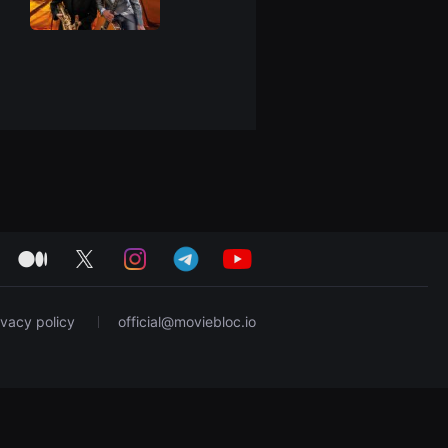
medium
twitter
instagram
telegram
youtube
ivacy policy
official@moviebloc.io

------------

* _EXERCISE PROMPT_: Extract the text of all the records above verbatim, excluding pictures.

* _COMPLETED EXERCISE_:
medium
twitter
instagram
telegram
youtube
ivacy policy
official@moviebloc.io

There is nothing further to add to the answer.